The suit says Mr. Kaplan took the test under protest with an LSAC reader and did "very poorly," scoring a 143, which ranks in the 21.9th percentile of those taking the test.

Mr. LaBarre said the relationship between a blind person and reader is so individual that using a strange reader is "like forcing somebody who needs eyeglasses to take the test wearing the wrong pair of glasses."

Ms. Phipps, for example, took the LSAT last October at Clark Atlanta University and reluctantly agreed to use an LSAC reader, who Mr. LaBarre said, was inexperienced with legal terminology and obviously had never worked with a blind person.

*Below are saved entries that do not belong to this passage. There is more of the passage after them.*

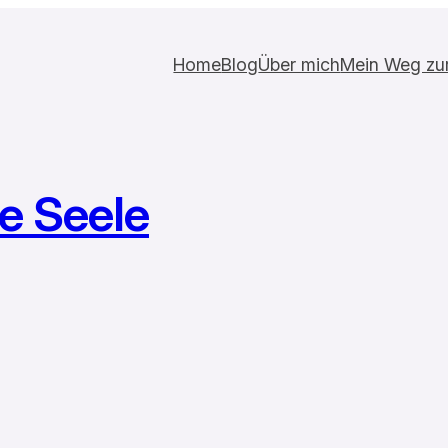
Home
Blog
Über mich
Mein Weg zur 
ne Seele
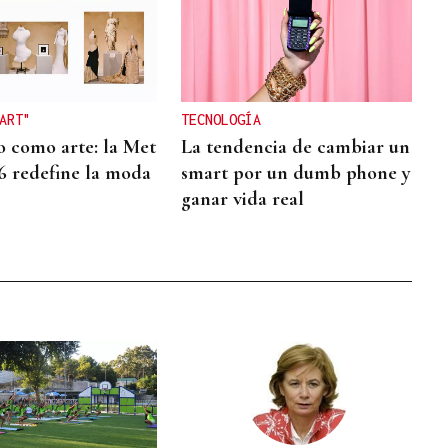
ART"
TECNOLOGÍA
o como arte: la Met
La tendencia de cambiar un
6 redefine la moda
smart por un dumb phone y
ganar vida real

Ms. Dillon, the suit continues, took the exam last December at the University of California, Hastings College of Law in San Francisco and sought permission from the LSAC several weeks earlier to use a Braille typewriter to make notes during the exam, maintaining that sighted students are allowed to make notes in the margin of the test paper. The LSAC refused, although it relented when she retook the test earlier this year.

Mr. LaBarre said the LSAC's refusal to accommodate the twenty-five to fifty blind students who annually take the LSAT negated the test's purpose: "It's no longer testing the ability to succeed in law school. Instead it's trying to find out which blind person can train and work with a reader on the spur of the moment."

There you have the story as it appeared in April. The case is now scheduled to go to trial in late December. Depositions are currently being taken, so, assuming that no postponements take place--always a large assumption--we can hope for an early decision in this matter.